Petite élégie
(à Yves Bonnefoy)
Quand un vaste désert
couvrira la terre et de rares échos
et luminescentes bavures
d’une vallée reculée monteront
alors seulement se verront les chevelures
d’arbres ayant survécu aux bûchers
par auto-combustion de la forêt
(elle était, oui, de grimpantes spires
et de branches déportées, envahie…
et même le sous-bois emprisonnait
le pas volontaire du gardien)
et là, l’ombre rechercheront
les derniers venus… et peut-être là
entendront-ils à nouveau les paroles sauves
remontant d’une interne voix
(leur voix submergée
par l’épaisseur d’une époque vide)
en ce temps advenu
les présent-permanents connaîtront
qui a préservé pour eux
la lymphe de la langue
la graine de demain,
l’anneau qui tiendra
(pendant que de l’exil le chant
des ailés reviendra
construire son nid)
Eugenio De Signoribus
∗∗∗∗∗∗
Note : dans une lettre du 27 janvier 2011 accompagnant sa traduction de 24 sonnets de Pétrarque, Y. Bonnefoy ajoutait : « Notre communauté amicale sous le signe de la poésie est ce qui me garde de la désespérance. La poésie est aujourd’hui comme de la braise dans un âtre couvert de cendre. On peut espérer que le feu peut y reprendre… »

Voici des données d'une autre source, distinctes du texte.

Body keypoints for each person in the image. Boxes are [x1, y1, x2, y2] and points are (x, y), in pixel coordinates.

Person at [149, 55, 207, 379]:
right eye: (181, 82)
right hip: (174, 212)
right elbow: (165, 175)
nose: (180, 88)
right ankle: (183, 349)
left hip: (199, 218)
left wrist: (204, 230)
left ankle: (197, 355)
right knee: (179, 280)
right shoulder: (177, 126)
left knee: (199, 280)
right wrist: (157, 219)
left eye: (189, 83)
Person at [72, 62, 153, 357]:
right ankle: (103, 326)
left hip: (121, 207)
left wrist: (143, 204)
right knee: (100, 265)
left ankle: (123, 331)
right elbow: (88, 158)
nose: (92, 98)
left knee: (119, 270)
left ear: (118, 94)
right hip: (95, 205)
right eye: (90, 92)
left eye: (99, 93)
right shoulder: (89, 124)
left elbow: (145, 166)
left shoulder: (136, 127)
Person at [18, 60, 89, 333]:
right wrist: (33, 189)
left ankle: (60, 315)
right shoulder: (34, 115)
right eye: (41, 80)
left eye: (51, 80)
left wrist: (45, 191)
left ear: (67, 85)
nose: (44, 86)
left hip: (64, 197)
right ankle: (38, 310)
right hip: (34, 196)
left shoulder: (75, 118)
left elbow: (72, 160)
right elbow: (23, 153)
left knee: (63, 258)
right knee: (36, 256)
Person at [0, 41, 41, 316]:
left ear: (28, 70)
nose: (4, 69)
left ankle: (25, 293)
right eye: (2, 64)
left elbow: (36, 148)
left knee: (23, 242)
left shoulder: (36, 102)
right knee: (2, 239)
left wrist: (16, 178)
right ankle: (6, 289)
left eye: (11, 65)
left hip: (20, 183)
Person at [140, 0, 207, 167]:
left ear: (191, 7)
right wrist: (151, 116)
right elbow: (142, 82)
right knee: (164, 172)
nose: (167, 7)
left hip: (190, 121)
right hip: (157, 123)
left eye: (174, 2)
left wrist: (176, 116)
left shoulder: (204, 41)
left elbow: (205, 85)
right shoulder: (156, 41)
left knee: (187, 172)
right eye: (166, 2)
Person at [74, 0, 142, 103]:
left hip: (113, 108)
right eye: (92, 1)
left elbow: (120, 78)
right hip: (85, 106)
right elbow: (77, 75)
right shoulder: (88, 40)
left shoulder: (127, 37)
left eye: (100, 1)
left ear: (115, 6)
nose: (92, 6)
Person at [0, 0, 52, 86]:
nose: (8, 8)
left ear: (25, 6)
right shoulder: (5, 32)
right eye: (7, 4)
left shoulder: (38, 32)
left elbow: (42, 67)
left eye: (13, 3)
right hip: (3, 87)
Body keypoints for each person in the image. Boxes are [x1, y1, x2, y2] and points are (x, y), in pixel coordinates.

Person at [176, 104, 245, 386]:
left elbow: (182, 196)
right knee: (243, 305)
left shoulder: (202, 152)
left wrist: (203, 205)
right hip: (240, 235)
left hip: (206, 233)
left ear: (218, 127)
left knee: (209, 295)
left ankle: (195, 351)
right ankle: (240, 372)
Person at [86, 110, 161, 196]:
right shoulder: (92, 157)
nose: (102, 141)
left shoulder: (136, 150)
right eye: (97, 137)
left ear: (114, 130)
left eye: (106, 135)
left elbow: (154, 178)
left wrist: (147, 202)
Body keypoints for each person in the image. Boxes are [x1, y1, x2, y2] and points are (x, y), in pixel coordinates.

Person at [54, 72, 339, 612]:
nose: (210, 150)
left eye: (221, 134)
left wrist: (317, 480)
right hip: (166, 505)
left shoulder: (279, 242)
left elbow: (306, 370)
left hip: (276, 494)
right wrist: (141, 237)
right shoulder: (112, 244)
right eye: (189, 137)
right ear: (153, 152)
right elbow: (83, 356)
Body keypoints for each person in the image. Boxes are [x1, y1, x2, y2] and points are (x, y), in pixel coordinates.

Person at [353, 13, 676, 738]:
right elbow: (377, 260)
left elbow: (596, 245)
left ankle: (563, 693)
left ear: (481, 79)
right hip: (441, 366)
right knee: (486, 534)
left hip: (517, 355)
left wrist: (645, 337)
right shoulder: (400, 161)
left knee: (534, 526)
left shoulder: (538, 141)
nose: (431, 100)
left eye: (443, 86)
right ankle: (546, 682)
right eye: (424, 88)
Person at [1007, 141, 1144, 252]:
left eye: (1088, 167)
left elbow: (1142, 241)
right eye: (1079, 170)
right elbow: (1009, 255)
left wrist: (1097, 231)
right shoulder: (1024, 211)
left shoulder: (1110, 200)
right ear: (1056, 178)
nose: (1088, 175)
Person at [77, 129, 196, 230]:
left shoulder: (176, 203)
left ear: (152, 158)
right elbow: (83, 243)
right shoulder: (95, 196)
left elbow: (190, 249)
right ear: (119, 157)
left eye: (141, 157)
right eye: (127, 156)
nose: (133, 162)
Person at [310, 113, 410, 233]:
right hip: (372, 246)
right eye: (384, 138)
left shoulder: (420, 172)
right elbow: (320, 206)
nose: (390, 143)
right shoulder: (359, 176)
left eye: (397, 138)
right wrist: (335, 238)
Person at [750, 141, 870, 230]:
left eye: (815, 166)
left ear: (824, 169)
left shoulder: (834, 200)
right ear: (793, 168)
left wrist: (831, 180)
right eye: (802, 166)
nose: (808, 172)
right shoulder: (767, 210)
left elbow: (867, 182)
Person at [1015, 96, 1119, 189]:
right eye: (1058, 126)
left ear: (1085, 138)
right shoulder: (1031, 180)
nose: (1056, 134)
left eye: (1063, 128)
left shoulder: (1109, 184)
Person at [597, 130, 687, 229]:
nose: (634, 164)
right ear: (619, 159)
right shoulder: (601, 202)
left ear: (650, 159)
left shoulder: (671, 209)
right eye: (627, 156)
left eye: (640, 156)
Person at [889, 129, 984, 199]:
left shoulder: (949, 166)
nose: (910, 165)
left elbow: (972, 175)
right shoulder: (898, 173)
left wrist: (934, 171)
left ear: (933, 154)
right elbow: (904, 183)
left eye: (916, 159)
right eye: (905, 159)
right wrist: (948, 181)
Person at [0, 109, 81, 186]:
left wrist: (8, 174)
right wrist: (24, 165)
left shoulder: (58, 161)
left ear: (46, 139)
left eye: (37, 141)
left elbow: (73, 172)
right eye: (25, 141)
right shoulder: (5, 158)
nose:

Et il est certain qu’Il a maintenu ce feu allumé, avec sa haute texture de pensée et d’émotion, son amour absolu pour la langue ; et sa flamme tenace a été – et sera – un exemple de résistance contre la mortification de la poésie, une « terre d’exil » sans cela. – E.D.S.
(tr. J.-Ch. Vegliante)
Nous avons cru utile de reproduire la lettre que Jean-Charles Vegliante nous a envoyée pour proposer cette élégie :
“Je rentre d’Italie (conférences à Milan etc.), où j’ai vu Mario Benedetti assez serein — je ne sais pas si vous saviez qu’il y avait eu un projet d’un livre de lui dans la pléthore de publications en ligne de Recours…? -, où j’ai connu Tommaso Di Dio, publié déjà dans ce cadre (trad. Joëlle Gardes), et où beaucoup de mes amis poètes pensent à Yves Bonnefoy, qui est extrêmement aimé là-bas… Eugenio De Signoribus, dans sa grande mélancolie, me prie de traduire sa “petite élégie”, écrite pour lui. Il pense que cela serait bénéfique si ce poème paraissait en ce moment. Je ne sais que penser : je ne dis donc rien, mais le texte est beau sans aucun doute. Je vous le soumets donc, en sachant que vous avez des programmes chargés, sans engagement bien sûr. Lisez et dites-moi…”
Bien amicalement à vous,
Jean-Charles Vegliante
∗∗∗∗∗∗
Petite élégie
a Yves Bonnefoy
Quando un vasto deserto
coprirà la terra e rari echi
e luminescenti sbavi
da una remota valle saliranno
solo allora le chiome si vedranno
d’alberi sopravvissuti ai roghi
dell’autocombusta foresta
(era, questa, da rampicanti spire
e da slibranti rami, invasa…
e anche il sottobosco imprigionava
il passo volontario del custode)
e lì, l’ombra cercheranno
i sopravvenienti… e forse lì
riudiranno le parole salve
risalenti da un’interna voce
(la loro voce sommersa
dal folto d’una vuota epoca)
in quel tempo avvenuto
gli ora-permanenti conosceranno
chi per loro ha mantenuto
la linfa della lingua
il seme di domani,
l’anello che terrà
(mentre dall’esilio il canto
degli alati tornerà
a costruire il nido)
Nota
In una lettera del 27 gennaio 2011, che accompagnava la sua traduzione in francese di 24 sonetti di Petrarca, aggiungeva: “La nostra comunità amicale nel segno della poesia è ciò che mi salva dalla disperazione. La poesia è, al giorno d’oggi, come il fuoco sotto la cenere. Si può sperare che si riaccenda…”
E certo Lui il fuoco l’ha tenuto acceso, con la sua alta tessitura di pensiero e di emozione, il suo amore assoluto per la lingua: e la sua fiamma tenace è stata – e sarà – un esempio di resistenza contro la mortificazione della poesia, altrimenti “terra di esilio”.